The claimant states that "DoDI 1400.25-V1250 does not adequately conclude that [his] particular determination can be categorized as either recruited in the United States or outside the United States," thereby apparently asserting that because his "unique" situation does not meet LQA eligibility criteria presented in the DSSR under either section 031.11 or 031.12, he should therefore be found eligible.  However, the inverse conclusion is operative. The DSSR and the DoDI are specific as to the conditions under which LQA may be granted and if those conditions are not met, then the employee, as is the case with the claimant, must be found ineligible.

The claimant also requests that OPM determine his LQA eligibility in connection with an impending relocation from Stuttgart to Baumholder, Germany, and asks “to have this particular instance rectified in advance.”  However, OPM’s authority under 31 U.S.C. § 3702(a)(2) is limited to settling claims involving Federal civilian employees’ compensation and leave.  A claim for monies owed may not be based on future events or speculative circumstances, as a possible debt on the part of the Government has not yet been incurred.  Therefore, we decline to address the claimant’s LQA eligibility in connection with the cited impending relocation. 

The statutory and regulatory languages are permissive and give agency heads considerable discretion in determining whether to grant LQAs to agency employees.  Wesley L. Goecker, 58 Comp. Gen. 738 (1979).  Thus, an agency may withhold LQA payments from an employee when it finds that the circumstances justify such action, and the agency’s action will not be questioned unless it is determined that the agency’s action was arbitrary, capricious, or unreasonable.  Under 5 CFR 178.105, the burden is upon the claimant to establish the liability of the United States and the claimant’s right to payment.  Joseph P. Carrigan, 60 Comp. Gen. 243, 247 (1981); Wesley L. Goecker, 58 Comp. Gen. 738 (1979).  As discussed previously, the claimant has failed to do so.  Since an agency decision made in accordance with established regulations as is evident in the present case cannot be considered arbitrary, capricious, or unreasonable, there is no basis upon which to reverse the decision.

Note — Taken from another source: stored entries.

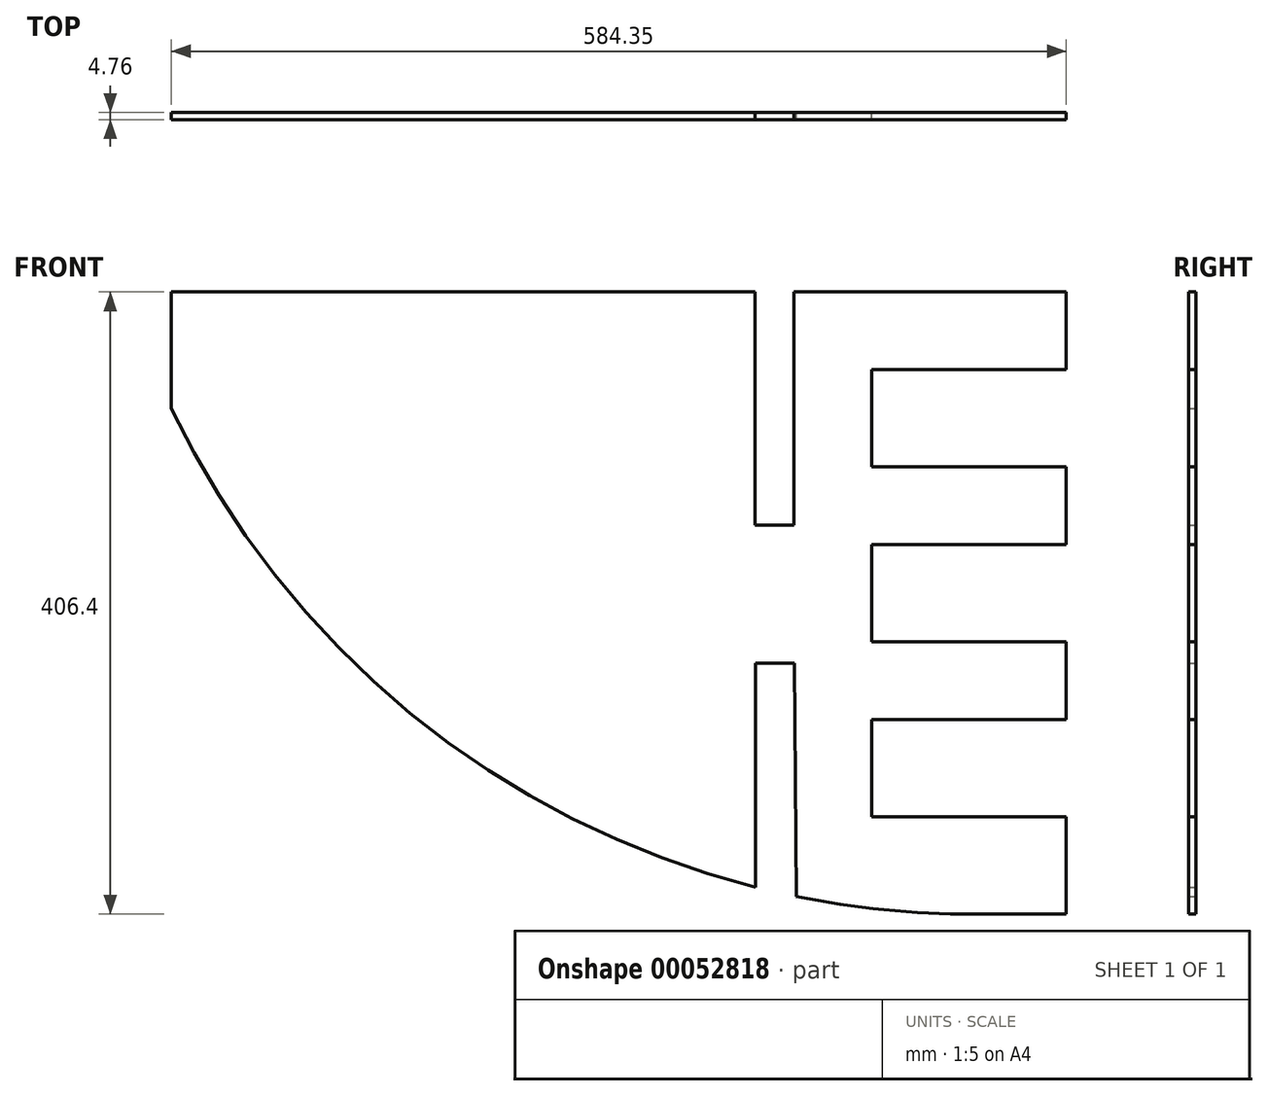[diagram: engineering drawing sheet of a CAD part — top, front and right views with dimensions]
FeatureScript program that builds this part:
annotation { "Feature Type Name" : "Feature", "Feature Type Description" : "" }
export const myFeature = defineFeature(function(context is Context, id is Id, definition is map)
    precondition{}
    {
        {
            var Q0;
            Q0=qCreatedBy(makeId("Front.planeOp"),FACE);
            var sketch = newSketch(context, id + "F0", { "sketchPlane" : qUnion([Q0])});
            skLineSegment(sketch, "E0", {"start": v(-584.35, 0) * mm, "end": v(-203.35, 0) * mm});
            skLineSegment(sketch, "E1", {"start": v(0, -406.4) * mm, "end": v(0, -342.9) * mm});
            skLineSegment(sketch, "E2", {"start": v(-584.35, 0) * mm, "end": v(-584.35, -76.2) * mm});
            skLineSegment(sketch, "E3", {"start": v(0, -406.4) * mm, "end": v(-60.96, -406.4) * mm});
            skArc(sketch, "E4", {"start": v(-584.35, -76.2) * mm, "mid": v(-428.47, -275.08) * mm, "end": v(-202.81, -388.78) * mm});
            skLineSegment(sketch, "E5", {"start": v(0, -50.8) * mm, "end": v(-127, -50.8) * mm});
            skLineSegment(sketch, "E6", {"start": v(-127, -50.8) * mm, "end": v(-127, -114.3) * mm});
            skLineSegment(sketch, "E7", {"start": v(-127, -114.3) * mm, "end": v(0, -114.3) * mm});
            skLineSegment(sketch, "E8", {"start": v(0, -165.1) * mm, "end": v(-127, -165.1) * mm});
            skLineSegment(sketch, "E9", {"start": v(-127, -165.1) * mm, "end": v(-127, -228.6) * mm});
            skLineSegment(sketch, "E10", {"start": v(-127, -228.6) * mm, "end": v(0, -228.6) * mm});
            skLineSegment(sketch, "E11", {"start": v(0, -279.4) * mm, "end": v(-127, -279.4) * mm});
            skLineSegment(sketch, "E12", {"start": v(-127, -279.4) * mm, "end": v(-127, -342.9) * mm});
            skLineSegment(sketch, "E13", {"start": v(-127, -342.9) * mm, "end": v(0, -342.9) * mm});
            skLineSegment(sketch, "E14.trimOffspring", {"start": v(0, -50.8) * mm, "end": v(0, 0) * mm});
            skLineSegment(sketch, "E15.trimOffspring", {"start": v(0, -165.1) * mm, "end": v(0, -114.3) * mm});
            skLineSegment(sketch, "E16.trimOffspring", {"start": v(0, -279.4) * mm, "end": v(0, -228.6) * mm});
            skLineSegment(sketch, "E17", {"start": v(-203.35, 0) * mm, "end": v(-203.35, -152.4) * mm});
            skLineSegment(sketch, "E18", {"start": v(-203.35, -152.4) * mm, "end": v(-177.95, -152.4) * mm});
            skLineSegment(sketch, "E19", {"start": v(-177.95, -152.4) * mm, "end": v(-177.95, 0) * mm});
            skLineSegment(sketch, "E20.trimOffspring", {"start": v(-177.95, 0) * mm, "end": v(0, 0) * mm});
            skLineSegment(sketch, "E21", {"start": v(-202.81, -388.78) * mm, "end": v(-202.81, -242.43) * mm});
            skLineSegment(sketch, "E22", {"start": v(-202.81, -242.43) * mm, "end": v(-177.46, -242.43) * mm});
            skLineSegment(sketch, "E23", {"start": v(-177.46, -242.43) * mm, "end": v(-176.26, -394.82) * mm});
            skArc(sketch, "E24.trimOffspring", {"start": v(-176.26, -394.82) * mm, "mid": v(-118.9, -403.5) * mm, "end": v(-60.96, -406.4) * mm});
            skSolve(sketch);
        }
        {
            var Q0;
            Q0=makeQuery(id+"F0.imprint","IMPRINT",FACE,{"disambiguationData":[TD([[makeQuery(id+"F0.imprint","IMPRINT",EDGE,{"derivedFrom":sQuery(id+"F0.wireOp",EDGE,"E0")}),-1.0]])]});
            extrude(context, id + "F1", {"entities" : qUnion([Q0]), "depth" : 4.76 * mm});
        }
    });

This settlement is final.  No further administrative review is available within the OPM.  Nothing in this settlement limits the claimant’s right to bring an action in an appropriate United States court.


[1] Mark Roberts v. United States, 104 Fed. Cl. 598, (Apr. 30, 2012, reissued May 21, 2012), subsequently upheld by the Federal Circuit Court of Appeals in Roberts v. United States, 745 F.3d 1158 (Fed. Cir. Feb. 10, 2014).

 [2] The claimant asserts that "the DSSR and DoDI 1400.25-V1250 does [sic] not correlate and the only one that provides succinct determination in [his] unique case is the DSSR," and cites specifically the difference between the DoDI definition of U.S. hire and DSSR sections 031.11 and 031.12.  However, as noted previously, agency implementing guidance may be more restrictive than the DSSR but not more permissive, hence the DoDI's more restrictive language in terms of who may be considered a U.S. hire.  Therefore, the claimant's apparent attempt to exempt his case from coverage by the DoDI on this basis is without merit.